Why do women turn into suicide bombers?

Recently, a young Nigerian girl—just 15 years old—approached a group of police officers and blew herself up. The attack failed; she claimed no lives but her own.

Boko Haram may have launched bloodier attacks, but I struggle to imagine a more heinous terror plot. That girl was just one of four Nigerian women to weaponize themselves this July in the populous northern city of Kano. The second attempt, targeting a shopping mall, likewise killed just the bomber. The third slaughtered three women lined up to buy oil for their cook-stoves. The fourth cut short the lives of six young people at Kano Polytechnic.

These attacks cast in sharp relief a trend that needs greater attention: the real and growing participation of women in extremist movements.

We take for granted that young girls don't strap on suicide vests, and yet they sometimes do. Women and girls have scant rights under the medieval control of the Islamic State of Iraq and al-Sham, or ISIS. Our instincts say they would never join in its abusive rule over other women, and yet they have. We're used to thinking that men have a monopoly on violent extremism -- except they don't. We need a better understanding of what drives women to take part in, and even give their lives for, violent movements that insist on their inferiority. We can't counter radical narratives if we don't understand the motives of the radicalized.

The Atlantic's Kathy Gilsinan recently highlighted the surprising efforts of the al-Khansaa Brigade of ISIS. Wandering the streets of Raqqa, they wave firearms and enforce the jihadist code of conduct -- and they do it all while fully veiled, because the brigade is entirely female. That grim vision of women's participation challenges our less-than-nuanced understanding of radical movements.

Why do women contribute to groups like Boko Haram and ISIS that demand their submission? Sometimes, no doubt, they are coerced into compliance; sometimes, women participate in these extreme ideologies with enthusiasm. I wonder if some don't strap on a bomb as a merciful escape from miserable circumstances. But the important point is that we don't really know why women join terror groups that would deny them equality and opportunity.

We also don't understand the full extent of women's involvement. We don't know if Boko Haram's female bombers were a fluke or the first of many. We don't know if the al-Khansaa Brigade is a one-off experiment or a model for future ISIS governance. We have seen, though, that jihadists use women to exploit incomplete understandings of terrorism. Women pass unsuspected where men don't; that makes them valuable fighters. We can't thwart every attack while watching just half the pieces on the board.

Though women's involvement in terror seems to be on the rise, the tactic is old. Gillo Pontecorvo's 1966 film "The Battle of Algiers" lingered on the image of female militants applying French cosmetics—equal parts war paint and camouflage—while preparing to bomb French milk bars in support of Algeria's independence struggle.

Sri Lanka's Tamil insurgency made extensive use of female suicide bombers; between 1987 and 2008, women were better represented among their Black Tiger suicide commandos than they now are in either house of the United States Congress.

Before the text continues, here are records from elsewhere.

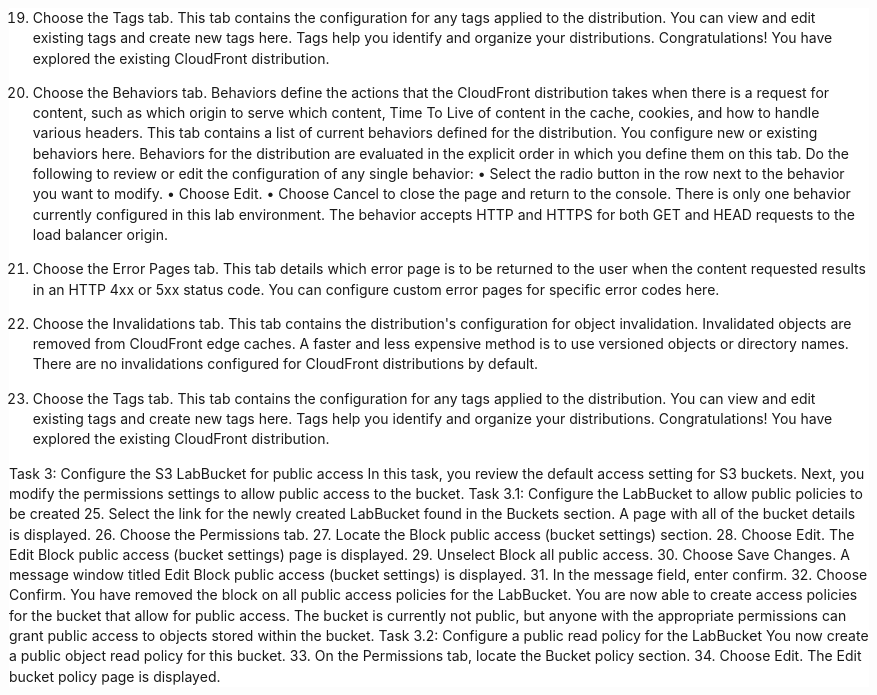 19. Choose the Tags tab. 
This tab contains the configuration for any tags applied to the distribution. You can view and edit existing tags and create new tags here. Tags help you identify and organize your distributions. 
 Congratulations! You have explored the existing CloudFront distribution.

16. Choose the Behaviors tab. 
Behaviors define the actions that the CloudFront distribution takes when there is a request for content, such as which origin to serve which content, Time To Live of content in the cache, cookies, and how to handle various headers. 
This tab contains a list of current behaviors defined for the distribution. You configure new or existing behaviors here. Behaviors for the distribution are evaluated in the explicit order in which you define them on this tab. 
Do the following to review or edit the configuration of any single behavior: 
• Select the radio button  in the row next to the behavior you want to modify. 
• Choose Edit. 
• Choose Cancel to close the page and return to the console. 
There is only one behavior currently configured in this lab environment. The behavior accepts HTTP and HTTPS for both GET and HEAD requests to the load balancer origin. 
17. Choose the Error Pages tab. 
This tab details which error page is to be returned to the user when the content requested results in an HTTP 4xx or 5xx status code. You can configure custom error pages for specific error codes here. 
18. Choose the Invalidations tab. 
This tab contains the distribution&apos;s configuration for object invalidation. Invalidated objects are removed from CloudFront edge caches. A faster and less expensive method is to use versioned objects or directory names. There are no invalidations configured for CloudFront distributions by default. 
19. Choose the Tags tab. 
This tab contains the configuration for any tags applied to the distribution. You can view and edit existing tags and create new tags here. Tags help you identify and organize your distributions. 
 Congratulations! You have explored the existing CloudFront distribution.

Task 3: Configure the S3 LabBucket for public access 
In this task, you review the default access setting for S3 buckets. Next, you modify the permissions settings to allow public access to the bucket. 
Task 3.1: Configure the LabBucket to allow public policies to be created 
25. Select the link for the newly created LabBucket found in the Buckets section. 
A page with all of the bucket details is displayed. 
26. Choose the Permissions tab. 
27. Locate the Block public access (bucket settings) section. 
28. Choose Edit. 
The Edit Block public access (bucket settings) page is displayed. 
29. Unselect  Block all public access. 
30. Choose Save Changes. 
A message window titled Edit Block public access (bucket settings) is displayed. 
31. In the message field, enter confirm. 
32. Choose Confirm. 
You have removed the block on all public access policies for the LabBucket. You are now able to create access policies for the bucket that allow for public access. The bucket is currently not public, but anyone with the appropriate permissions can grant public access to objects stored within the bucket. 
Task 3.2: Configure a public read policy for the LabBucket 
You now create a public object read policy for this bucket. 
33. On the Permissions tab, locate the Bucket policy section. 
34. Choose Edit. 
The Edit bucket policy page is displayed.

Today, social media is rife with female supporters of ISIS -- some of them Western citizens who have traveled to Syria to wed and support jihadists. It's time to wake up to the growing role of women. Terror groups clearly believe that jihad is a women's issue. The recruitment of women and girls is an important element of the modern threat landscape.

In the pursuit of women's equality at home and abroad, we still struggle to complete what former Secretary of State Hillary Clinton referred to as "the great unfinished business of the 21st century." If the United States is to offer a narrative of opportunity to the world—and strategically it must—then that narrative must include women and girls.

Terror groups will run out of female fighters when girls are protected from domineering violence, sex trafficking and child marriage, and given every opportunity to pursue a better path. Some critics of Clinton's tenure at the State Department have belittled her focus on women and girls -- as if the fate of half the world's population weren't an important subject for U.S. foreign policy.

That indifference can't last. Increasingly, radicalism has a female face. Security issues are women's issues; women's issues, sure enough, are security issues.

Jane Harman is president and chief executive of the Woodrow Wilson International Center for Scholars. A former U.S. representative from California, she was the ranking Democrat on the House intelligence committee from 2002 to 2006. The opinions expressed in this commentary are solely those of the author.